The government-owned Australian Broadcasting Corporation (ABC) has been in the forefront of the provocative media coverage. On Monday evening, Leigh Sales, presenter of the ABC’s “7.30” current affairs program, branded the Sydney protest as a “violent and unpredictable Muslim uprising.”

 

As “evidence” of prior intent to use violence, the program cited text messages that said nothing more than “stop everything, cancel all your plans. Tomorrow town hall 1pm is your calling to rise up and speak up against intentional and deliberate attempts to humiliate the Muslims.”

 

Neil Fergus, former director of intelligence at the 2000 Sydney Olympics, added to the claims of a conspiracy by declaring that he recognised people at the protest who had been “persons of interest” in 2000.
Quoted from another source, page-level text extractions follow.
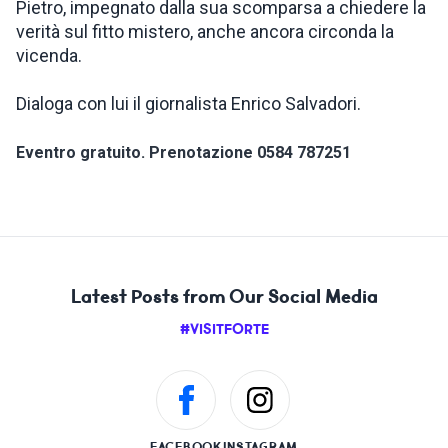
Pietro, impegnato dalla sua scomparsa a chiedere la
verità sul fitto mistero, anche ancora circonda la
vicenda.
Dialoga con lui il giornalista Enrico Salvadori.
Eventro gratuito. Prenotazione 0584 787251
Latest Posts from Our Social Media
#VISITFORTE
FACEBOOK
INSTAGRAM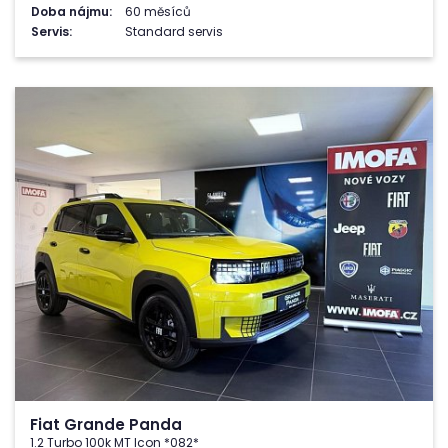
Doba nájmu:
60 měsíců
Servis:
Standard servis
Fiat Grande Panda
1.2 Turbo 100k MT Icon *082*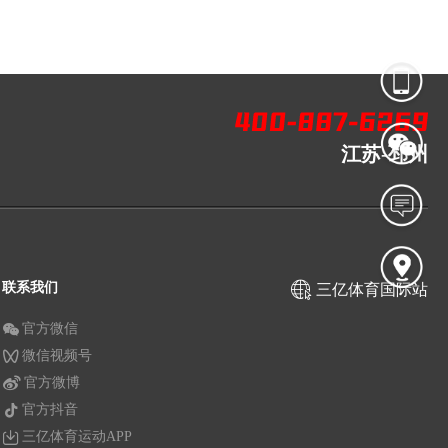
江苏-邳州
联系我们
三亿体育国际站
官方微信
微信视频号
官方微博
官方抖音
三亿体育运动APP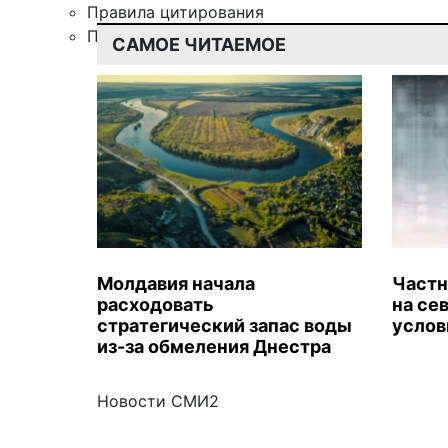
Правила цитирования
Подписка
САМОЕ ЧИТАЕМОЕ
Молдавия начала
Частн
расходовать
на се
стратегический запас воды
услов
из-за обмеления Днестра
Новости СМИ2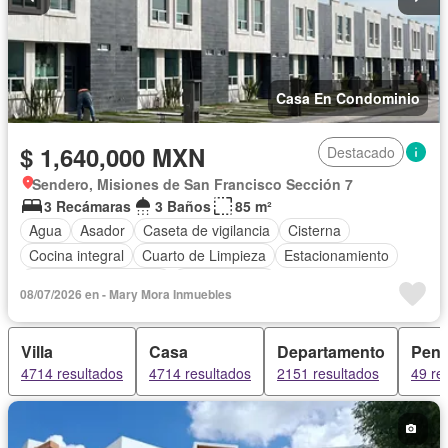
Casa En Condominio
$ 1,640,000 MXN
Destacado
Sendero, Misiones de San Francisco Sección 7
3 Recámaras
3 Baños
85 m²
Agua
Asador
Caseta de vigilancia
Cisterna
Cocina integral
Cuarto de Limpieza
Estacionamiento
Recámara con closet
Zonas verdes
08/07/2026 en - Mary Mora Inmuebles
Villa
Casa
Departamento
Pent
4714 resultados
4714 resultados
2151 resultados
49 re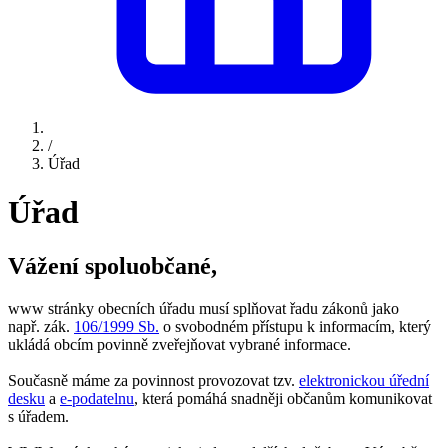
/
Úřad
Úřad
Vážení spoluobčané,
www stránky obecních úřadu musí splňovat řadu zákonů jako
např. zák.
106/1999 Sb.
o svobodném přístupu k informacím, který
ukládá obcím povinně zveřejňovat vybrané informace.
Současně máme za povinnost provozovat tzv.
elektronickou úřední
desku
a
e-podatelnu
, která pomáhá snadněji občanům komunikovat
s úřadem.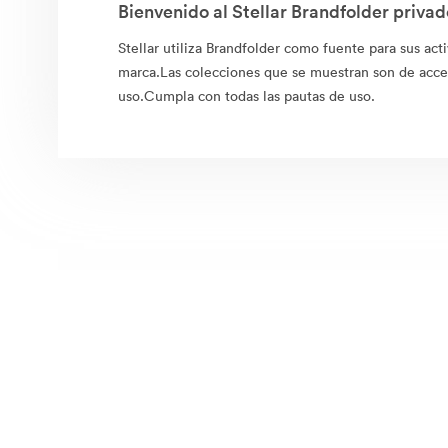
Bienvenido al Stellar Brandfolder privad
Stellar utiliza Brandfolder como fuente para sus acti
marca.Las colecciones que se muestran son de acce
uso.Cumpla con todas las pautas de uso.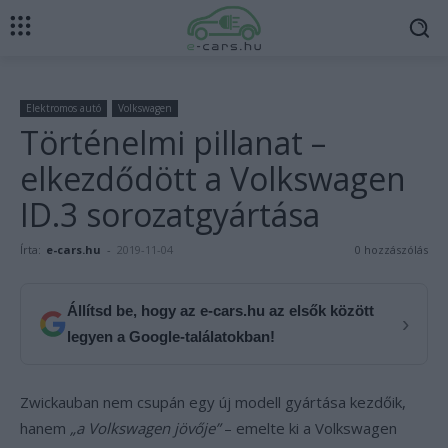
Elektromos autó
Volkswagen
Történelmi pillanat –
elkezdődött a Volkswagen
ID.3 sorozatgyártása
Írta:
e-cars.hu
-
2019-11-04
0 hozzászólás
Állítsd be, hogy az e-cars.hu az elsők között
›
legyen a Google-találatokban!
Zwickauban nem csupán egy új modell gyártása kezdőik,
hanem
„a Volkswagen jövője”
– emelte ki a Volkswagen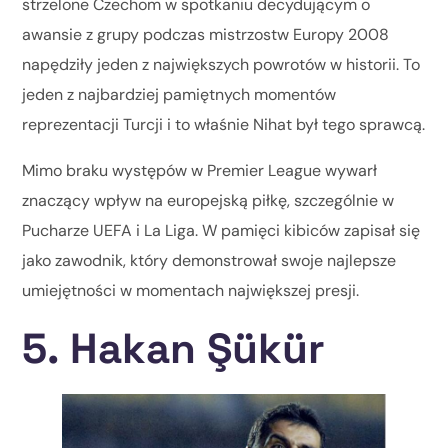
strzelone Czechom w spotkaniu decydującym o
awansie z grupy podczas mistrzostw Europy 2008
napędziły jeden z największych powrotów w historii. To
jeden z najbardziej pamiętnych momentów
reprezentacji Turcji i to właśnie Nihat był tego sprawcą.
Mimo braku występów w Premier League wywarł
znaczący wpływ na europejską piłkę, szczególnie w
Pucharze UEFA i La Liga. W pamięci kibiców zapisał się
jako zawodnik, który demonstrował swoje najlepsze
umiejętności w momentach największej presji.
5. Hakan Şükür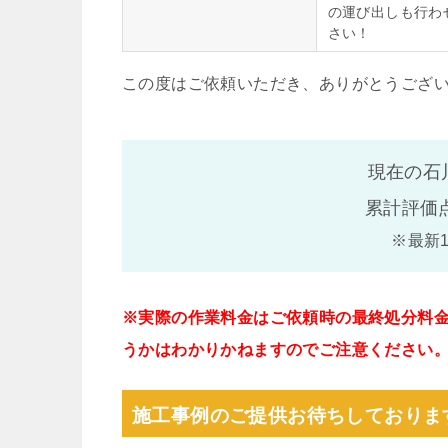
の運び出しも行わ
さい！
この度はご依頼いただき、ありがとうござ
現在の石
累計評価
※最新
※実際の作業料金はご依頼時の最終処分料
うかはわかりかねますのでご注意ください
施工事例のご提供お待ちしておりま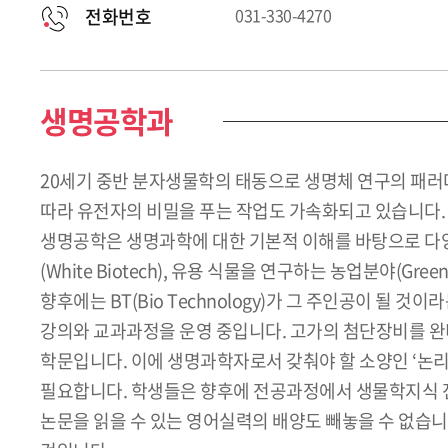
전화번호
031-330-4270
생명공학과
20세기 중반 분자생물학의 태동으로 생명체 연구의 패러
따라 유전자의 비밀을 푸는 작업도 가속화되고 있습니다.
생명공학은 생명과학에 대한 기본적 이해를 바탕으로 다양한
(White Biotech), 유용 식물을 연구하는 농업분야(Gre
향후에는 BT(Bio Technology)가 그 주인공이 
강의와 교과과정을 운영 중입니다. 고가의 첨단장비를 완
학문입니다. 이에 생명과학자로서 갖춰야 할 소양인 ‘논리
필요합니다. 학생들은 향후에 전공과정에서 생물학지식 전
논문을 읽을 수 있는 영어실력의 배양도 빼놓을 수 없습니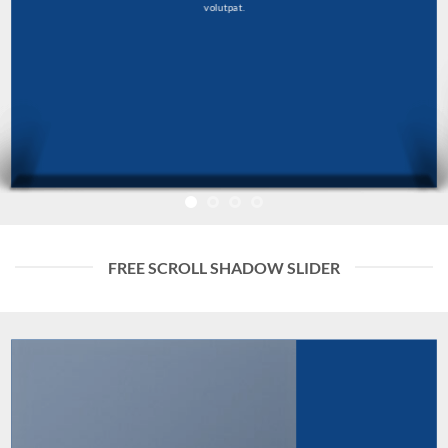
volutpat.
FREE SCROLL SHADOW SLIDER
Labor and Liberal politicians alike have weighed in. Prime Minister Julia Gillard stated: “I absolutely condemn the violence that we saw yesterday... I just want to say very strongly that this kind of conduct has no place on the streets of our country.” Immigration Minister Chris Bowen foreshadowed the possible deportation of any non-citizens involved in the demonstration.

 

Right-wing elements of the Liberal opposition, who have a record of whipping up anti-Islamic sentiment, responded with predictable hysteria. A Queensland National Party parliamentarian demanded that a young child, photographed carrying a placard demanding beheadings, be removed from his parents. Liberal Senator Cory Bernardi said the protest was a “wake up call” and railed against any “indulgence of cultural practices that go against our social norms and the two great pillars of Western civilisation—the rule of law and Judeo-Christian values.”

 

One purpose of this reactionary response is to promote divisive anti-Muslim sentiment and revive the increasingly discredited “war on terror.” The same politicians who are warning of the dangers of “Islamic extremists,” and who used Al Qaeda as the pretext for invading Afghanistan and Iraq, now back the US-led regime-change intervention in Syria that rests on militia organisations connected to Al Qaeda. Erstwhile terrorists become freedom fighters when it proves convenient for Washington’s geostrategic and economic interests in North Africa and the Middle East.

 

Under the guise of the “war on terror,” successive governments, Labor and Liberal, have enacted a battery of far-reaching laws that undermine basic democratic rights and legal norms. The denunciations of the protest come as the Gillard government is reviewing its anti-terror legislation and preparing even more draconian measures. One proposal involves the establishment of a sweeping surveillance regime to allow intelligence agencies unfettered access to every citizen’s online Internet activity.

 

Already the protest has been seized on to demand tougher police measures. New South Wales Premier Barry O’Farrell and several journalists have insisted that a high-powered water cannon should have been used against the protesters. Police Commissioner Andrew Scipione responded by declaring that he was not a “namby pamby” police chief, and reiterating that any future protests would have to be registered and approved by police.

 

Workers must take a sharp warning from the treatment meted out to last weekend’s demonstration. Amid a worsening global economic crisis, the Australian mining boom is rapidly coming to an end, exacerbating recessionary trends that already exist throughout much of the rest of the Australian economy. Accelerating job losses, sweeping corporate restructuring and deepening cuts to public spending will only intensify social tensions. The strengthening of police and police-state measures is directed at the working class as a whole. In the future it will not be Muslim protesters, but workers defending their jobs and living standards who are denounced as “extremists,” “thugs” and “criminals.”

 

The official reaction to the Sydney demonstration is just one more sign that the ruling elites are consciously preparing to make any form of political opposition or protest illegitimate and illegal.